What you should do ::
Copy the records word for word, starting from their very first line and stopping after the line that contains "crop: left 29.227%, top".

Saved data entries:

........

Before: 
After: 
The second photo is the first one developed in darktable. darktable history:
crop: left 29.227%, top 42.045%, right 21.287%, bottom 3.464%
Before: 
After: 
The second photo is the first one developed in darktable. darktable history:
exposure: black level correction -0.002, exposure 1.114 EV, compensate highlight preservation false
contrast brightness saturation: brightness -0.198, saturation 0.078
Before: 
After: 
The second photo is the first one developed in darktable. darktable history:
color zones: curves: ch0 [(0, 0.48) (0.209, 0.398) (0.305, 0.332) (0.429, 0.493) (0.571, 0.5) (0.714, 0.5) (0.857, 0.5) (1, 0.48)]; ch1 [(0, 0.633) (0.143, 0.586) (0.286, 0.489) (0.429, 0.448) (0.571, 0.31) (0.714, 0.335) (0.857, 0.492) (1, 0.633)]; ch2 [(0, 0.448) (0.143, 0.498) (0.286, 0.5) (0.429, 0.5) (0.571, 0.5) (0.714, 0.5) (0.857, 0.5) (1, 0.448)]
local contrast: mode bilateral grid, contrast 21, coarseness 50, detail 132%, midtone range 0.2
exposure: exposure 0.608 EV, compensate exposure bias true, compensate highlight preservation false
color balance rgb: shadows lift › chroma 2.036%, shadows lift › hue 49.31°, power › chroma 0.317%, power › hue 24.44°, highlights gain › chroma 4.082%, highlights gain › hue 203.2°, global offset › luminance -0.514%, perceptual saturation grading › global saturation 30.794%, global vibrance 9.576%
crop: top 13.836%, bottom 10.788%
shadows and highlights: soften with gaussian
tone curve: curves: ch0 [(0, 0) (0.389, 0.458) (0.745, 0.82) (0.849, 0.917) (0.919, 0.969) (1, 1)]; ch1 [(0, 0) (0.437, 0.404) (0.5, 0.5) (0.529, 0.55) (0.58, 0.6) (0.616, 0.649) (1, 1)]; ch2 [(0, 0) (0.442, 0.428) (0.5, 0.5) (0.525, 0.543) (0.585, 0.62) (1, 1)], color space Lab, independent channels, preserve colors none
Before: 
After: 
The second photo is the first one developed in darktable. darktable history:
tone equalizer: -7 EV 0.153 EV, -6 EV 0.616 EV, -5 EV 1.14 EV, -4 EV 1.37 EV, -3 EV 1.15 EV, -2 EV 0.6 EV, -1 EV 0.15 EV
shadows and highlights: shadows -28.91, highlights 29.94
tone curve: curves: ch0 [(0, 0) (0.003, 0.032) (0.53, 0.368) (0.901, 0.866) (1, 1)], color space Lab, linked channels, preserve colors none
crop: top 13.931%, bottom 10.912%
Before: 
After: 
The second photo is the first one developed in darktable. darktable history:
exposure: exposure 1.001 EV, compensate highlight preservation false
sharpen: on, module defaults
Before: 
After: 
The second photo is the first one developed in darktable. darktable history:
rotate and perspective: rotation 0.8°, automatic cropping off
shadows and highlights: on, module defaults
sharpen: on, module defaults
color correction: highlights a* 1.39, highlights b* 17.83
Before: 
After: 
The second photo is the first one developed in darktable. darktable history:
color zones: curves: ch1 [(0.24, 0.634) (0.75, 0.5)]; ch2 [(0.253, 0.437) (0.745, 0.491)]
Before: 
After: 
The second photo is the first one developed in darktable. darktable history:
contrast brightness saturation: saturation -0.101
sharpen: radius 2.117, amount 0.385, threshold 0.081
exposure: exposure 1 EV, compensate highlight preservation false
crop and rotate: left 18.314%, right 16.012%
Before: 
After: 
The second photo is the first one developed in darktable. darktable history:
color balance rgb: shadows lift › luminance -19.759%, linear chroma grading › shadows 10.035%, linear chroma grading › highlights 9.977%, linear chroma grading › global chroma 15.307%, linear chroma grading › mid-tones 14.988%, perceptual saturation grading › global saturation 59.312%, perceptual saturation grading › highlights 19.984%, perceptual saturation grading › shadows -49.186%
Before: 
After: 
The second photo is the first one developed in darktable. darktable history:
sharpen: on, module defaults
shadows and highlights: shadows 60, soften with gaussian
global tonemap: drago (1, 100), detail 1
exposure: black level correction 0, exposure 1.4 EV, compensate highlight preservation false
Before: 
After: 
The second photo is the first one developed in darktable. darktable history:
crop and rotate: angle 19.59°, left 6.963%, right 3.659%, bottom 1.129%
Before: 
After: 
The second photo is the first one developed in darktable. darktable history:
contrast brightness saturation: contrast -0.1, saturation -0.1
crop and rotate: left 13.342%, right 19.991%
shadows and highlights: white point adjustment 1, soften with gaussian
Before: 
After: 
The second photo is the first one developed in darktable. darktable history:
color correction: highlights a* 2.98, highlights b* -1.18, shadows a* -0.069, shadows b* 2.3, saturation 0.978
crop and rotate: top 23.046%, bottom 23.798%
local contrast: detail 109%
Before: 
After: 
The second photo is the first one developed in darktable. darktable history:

........

Full solution ::
Before: 
After: 
The second photo is the first one developed in darktable. darktable history:
crop: left 29.227%, top 42.045%, right 21.287%, bottom 3.464%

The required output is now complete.